COLUMBUS, Ohio — California linebacker Robert Mullins watched film of Ohio State quarterback Braxton Miller and quickly picked up on a theme for the center of attention for the Golden Bears’ defense on Saturday.
“Anytime you have a dynamic quarterback like that you have to be disciplined,” Mullins said. “You can’t lose control because at any given moment he might take off to run. From looking at film it looks like one of his first priorities is to run.”
And that’s a problem not only for the Bears, who are trying to contain Miller, but also the 12th-ranked Buckeyes — who also are trying to contain him.
Miller has 44 carries through two games — only 10 players in the Football Bowl Subdivision have more. And most if not all of those 10 players are running backs, so they don’t also have to run an offense and throw passes.
“I was a little bit sore, but I wasn’t as sore as everybody probably thought I was,” Miller said of his 27 carries in a 31-16 win over Central Florida, which is a record for an Ohio State quarterback. “I’m pretty good now.”
He said he thought the optimum number of carries for him to be a threat and maintain his health was 10 or 12 carries.
With tailbacks Carlos Hyde and Jordan Hall either sidelined or limited this week by injuries, that leaves two other largely unproven backs (Rod Smith and Brio’nte Dunn) to help shoulder some of the running game.
After Wednesday’s practice, coach Urban Meyer said he would announce a decision on Saturday.
“We’re going to name the starter on game day,” he said. “I’m still going to evaluate how they prepare. I’m very pleased with what they’ve done (this week).”
Hall has been cleared to play but he likely will need some time to return to the form that won him the starting job last spring. He hasn’t had contact all summer and fall since cutting a tendon in his foot in June when he stepped on a piece of glass while walking outside his apartment with his dog.
“In his heart and his mind, he thinks he can go,” Ohio State running backs coach Stan Drayton said. “But if he can’t perform at close to 100 percent and if he might actually hurt the team and not help the team, those are things we’ll have to assess.”
The backfield Buckeyes are making progress but won’t know if they’ve solved their problem behind Miller until they play California on Saturday.
“Talent is not an issue at running back at Ohio State,” Meyer said. “We just have to coach them better and get them ready to go.”
Two things are very clear based on the Buckeyes’ most recent win. First, they needed Miller to run 27 times just to win the game. Second, Ohio State’s coaching staff is not thrilled with some of the mistakes made by Dunn, a freshman, and Smith, a sophomore.
“They were thrown in the fire and it’s a matter of they had a few missed assignments and at times I think there was a lack of focus,” Drayton said. “You’re talking about two guys who have not had a whole bunch of playing experience at this level. So, they showed their inexperience a little bit.”

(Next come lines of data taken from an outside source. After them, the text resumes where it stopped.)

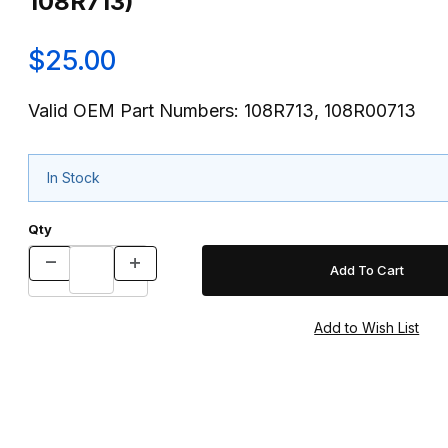
108R713)
$25.00
Valid OEM Part Numbers: 108R713, 108R00713
In Stock
Qty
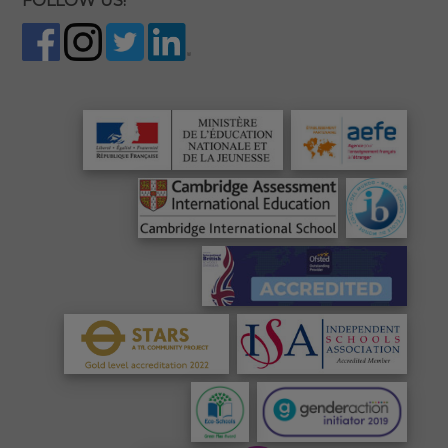
FOLLOW US!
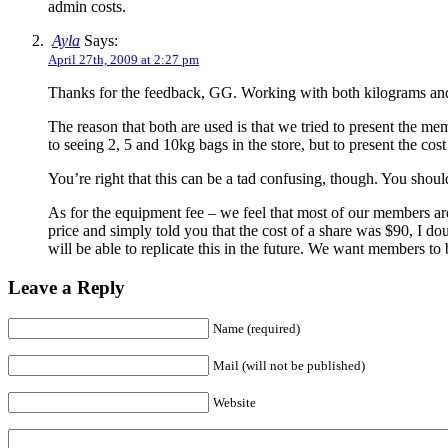
admin costs.
Ayla
Says:
April 27th, 2009 at 2:27 pm
Thanks for the feedback, GG. Working with both kilograms and p
The reason that both are used is that we tried to present the me
to seeing 2, 5 and 10kg bags in the store, but to present the c
You’re right that this can be a tad confusing, though. You shoul
As for the equipment fee – we feel that most of our members are 
price and simply told you that the cost of a share was $90, I do
will be able to replicate this in the future. We want members to
Leave a Reply
Name (required)
Mail (will not be published)
Website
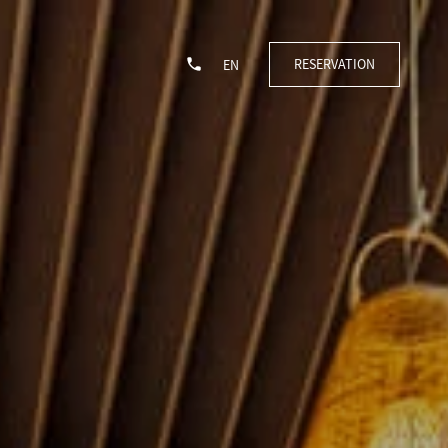
RESERVATION
EN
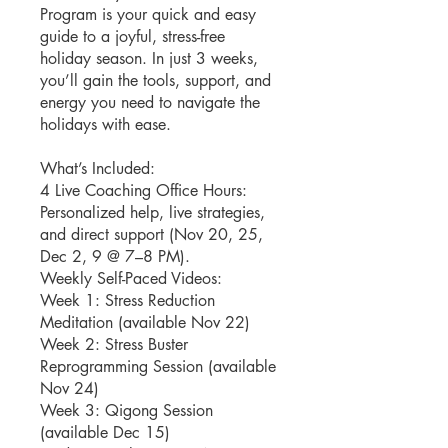
Program is your quick and easy
guide to a joyful, stress-free
holiday season. In just 3 weeks,
you’ll gain the tools, support, and
energy you need to navigate the
holidays with ease.
What’s Included:
4 Live Coaching Office Hours:
Personalized help, live strategies,
and direct support (Nov 20, 25,
Dec 2, 9 @ 7–8 PM).
Weekly Self-Paced Videos:
Week 1: Stress Reduction
Meditation (available Nov 22)
Week 2: Stress Buster
Reprogramming Session (available
Nov 24)
Week 3: Qigong Session
(available Dec 15)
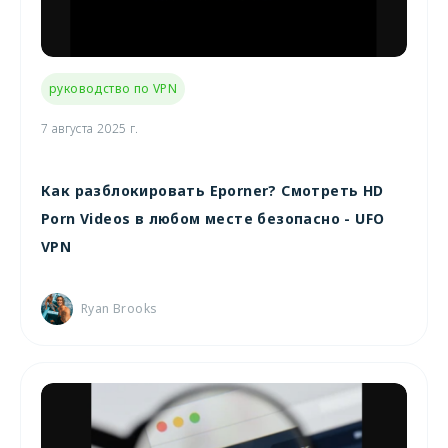
руководство по VPN
7 августа 2025 г.
Как разблокировать Eporner? Смотреть HD
Porn Videos в любом месте безопасно - UFO
VPN
Ryan Brooks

California coach Jeff Tedford doesn’t have to look at hours and hours of film to see that much of the Buckeyes’ offense is based on Miller running the ball. It’s also obvious that Miller prefers to run rather than pass or hand off.
Both of those facts mean the defense can focus on a quarterback who likes to run more than he likes to pass.
“You have to account for both but he’s a big threat when it comes to running the football, no doubt about it,” said Tedford, who quickly mentioned the 44 carries by Miller. “He’s 6-2, 220 pounds so he’s physical, and he’s fast. He’s like another running back playing quarterback.”
Meyer would like Miller to carry roughly half of what he did on Saturday.
“Over/under?” Meyer said, referring to his quarterback’s total carries. “I think 15 is a good number. If we play really well and the guys are on their game, 10 to 12 is really where you want to be but I don’t know if we’re there yet.”
Drayton had the estimable assignment of coaching wide receivers at Ohio State. It was not a deep and talented group.
Now he’s in charge of running backs and again he faces depth and experience problems.
He concedes that he could end up worrying a lot about who’s running the ball. Wide receiver Corey Brown and fullback Zach Boren will likely also see more of the ball.
“If it starts to look like it did on game day (against UCF), then I will begin to feel very, very nervous,” Drayton said. “But the beauty of this offense is we can kind of systematically put people in place to make plays for us.”
The Buckeyes just need to find out who those people are.